To do – The response should be the records below, repeated exactly, with each picture left out.

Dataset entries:
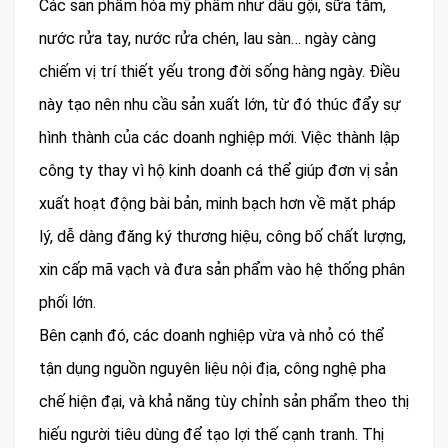
Các sản phẩm hóa mỹ phẩm như dầu gội, sữa tắm,
nước rửa tay, nước rửa chén, lau sàn… ngày càng
chiếm vị trí thiết yếu trong đời sống hàng ngày. Điều
này tạo nên nhu cầu sản xuất lớn, từ đó thúc đẩy sự
hình thành của các doanh nghiệp mới. Việc thành lập
công ty thay vì hộ kinh doanh cá thể giúp đơn vị sản
xuất hoạt động bài bản, minh bạch hơn về mặt pháp
lý, dễ dàng đăng ký thương hiệu, công bố chất lượng,
xin cấp mã vạch và đưa sản phẩm vào hệ thống phân
phối lớn.
Bên cạnh đó, các doanh nghiệp vừa và nhỏ có thể
tận dụng nguồn nguyên liệu nội địa, công nghệ pha
chế hiện đại, và khả năng tùy chỉnh sản phẩm theo thị
hiếu người tiêu dùng để tạo lợi thế cạnh tranh. Thị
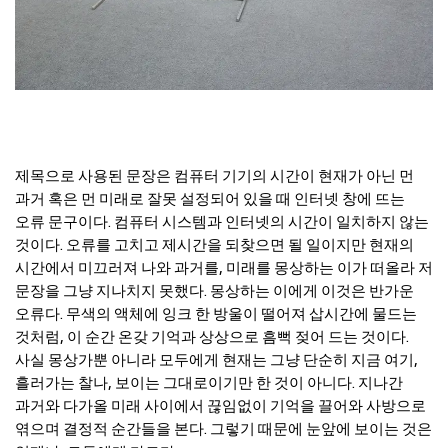
제목으로 사용된 문장은 컴퓨터 기기의 시간이 현재가 아닌 먼
과거 혹은 먼 미래로 잘못 설정되어 있을 때 인터넷 창에 뜨는
오류 문구이다. 컴퓨터 시스템과 인터넷의 시간이 일치하지 않는
것이다. 오류를 고치고 제시간을 되찾으면 될 일이지만 현재의
시간에서 미끄러져 나와 과거를, 미래를 몽상하는 이가 떠올라 저
문장을 그냥 지나치지 못했다. 몽상하는 이에게 이것은 반가운
오류다. 무색의 액체에 잉크 한 방울이 떨어져 삽시간에 물드는
것처럼, 이 순간 온갖 기억과 상상으로 흠뻑 젖어 드는 것이다.
사실 몽상가뿐 아니라 모두에게 현재는 그냥 단순히 지금 여기,
흘러가는 찰나, 보이는 그대로이기만 한 것이 아니다. 지나간
과거와 다가올 미래 사이에서 끊임없이 기억을 끌어와 사방으로
엮으며 결정적 순간들을 본다. 그렇기 때문에 눈앞에 보이는 것은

Result of this task –
Các sản phẩm hóa mỹ phẩm như dầu gội, sữa tắm,
nước rửa tay, nước rửa chén, lau sàn… ngày càng
chiếm vị trí thiết yếu trong đời sống hàng ngày. Điều
này tạo nên nhu cầu sản xuất lớn, từ đó thúc đẩy sự
hình thành của các doanh nghiệp mới. Việc thành lập
công ty thay vì hộ kinh doanh cá thể giúp đơn vị sản
xuất hoạt động bài bản, minh bạch hơn về mặt pháp
lý, dễ dàng đăng ký thương hiệu, công bố chất lượng,
xin cấp mã vạch và đưa sản phẩm vào hệ thống phân
phối lớn.
Bên cạnh đó, các doanh nghiệp vừa và nhỏ có thể
tận dụng nguồn nguyên liệu nội địa, công nghệ pha
chế hiện đại, và khả năng tùy chỉnh sản phẩm theo thị
hiếu người tiêu dùng để tạo lợi thế cạnh tranh. Thị
제목으로 사용된 문장은 컴퓨터 기기의 시간이 현재가 아닌 먼
과거 혹은 먼 미래로 잘못 설정되어 있을 때 인터넷 창에 뜨는
오류 문구이다. 컴퓨터 시스템과 인터넷의 시간이 일치하지 않는
것이다. 오류를 고치고 제시간을 되찾으면 될 일이지만 현재의
시간에서 미끄러져 나와 과거를, 미래를 몽상하는 이가 떠올라 저
문장을 그냥 지나치지 못했다. 몽상하는 이에게 이것은 반가운
오류다. 무색의 액체에 잉크 한 방울이 떨어져 삽시간에 물드는
것처럼, 이 순간 온갖 기억과 상상으로 흠뻑 젖어 드는 것이다.
사실 몽상가뿐 아니라 모두에게 현재는 그냥 단순히 지금 여기,
흘러가는 찰나, 보이는 그대로이기만 한 것이 아니다. 지나간
과거와 다가올 미래 사이에서 끊임없이 기억을 끌어와 사방으로
엮으며 결정적 순간들을 본다. 그렇기 때문에 눈앞에 보이는 것은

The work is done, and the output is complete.